Claude BRENNER - Professor (université Paris 2 Panthéon-Assas)
Pascale DEUMIER - Professor (université Jean Moulin Lyon 3)
Catherine PUIGELIER - Professor (université Paris 13)
Xavier LAGARDE - Professor (université Paris Ouest)
Nicolas MOLFESSIS - Professor (université Paris 2 Panthéon-Assas)
As retroactivity constitutes an application process of the law in time, it is worth first asking whether a judge's rulings are considered as a rule of law whether such case law is retroactive or declarative. To answer this question, it seemed necessary to define the rule of law as the rule that is intended to be used by a judge to settle a dispute. Then, to check whether the judge do make such rules of law, the Hart recognition rules were applied, inviting us to look at the attitude of the legislator, the judge and of the people to see if case law was considered as a source of law. The answer is yes with respect to the French Supreme Court's case law (Cour de cassation).

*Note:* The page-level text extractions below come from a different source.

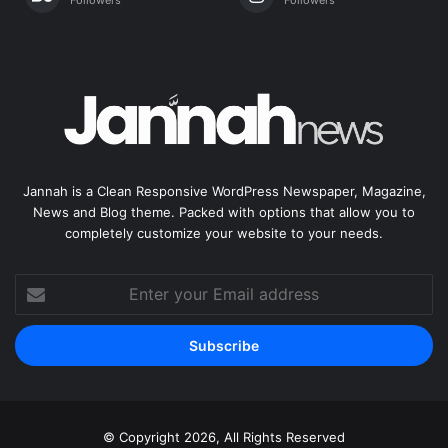
Jannah is a Clean Responsive WordPress Newspaper, Magazine,
News and Blog theme. Packed with options that allow you to
completely customize your website to your needs.
Enter
your
Email
address
© Copyright 2026, All Rights Reserved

It then becomes necessary to question the cause of this retroactivity. The naturalistic theory, which provides that any rule of law is naturally retroactive; and the mechanistic theory which justifies retroactivity by the need for the judge to apply the rule created by its ruling to the dispute brought before him had to be excluded. The basis of retroactivity would be the incorporation theory, the application of which to case law as well as to changes in interpretation would be justified by the prohibition of regulatory judgements (arrêts de règlement).
Therefore one may wonder how to avoid the legal uncertainty produced by the retroactivity of case law ? Two solutions seem to be effective: either to enable the French Supreme Court to make regulatory judgements, or to introduce a kind of legislative summary proceedings enabling the French Supreme Court to request from the legislator to amend the rule, instead of creating a retroactive overruling decision. As it seems appropriate to maintain the complementarity between statutory law and case law, the creation of a legislative summary proceeding appears to be the only satisfying solution to the case law retroactivity issue.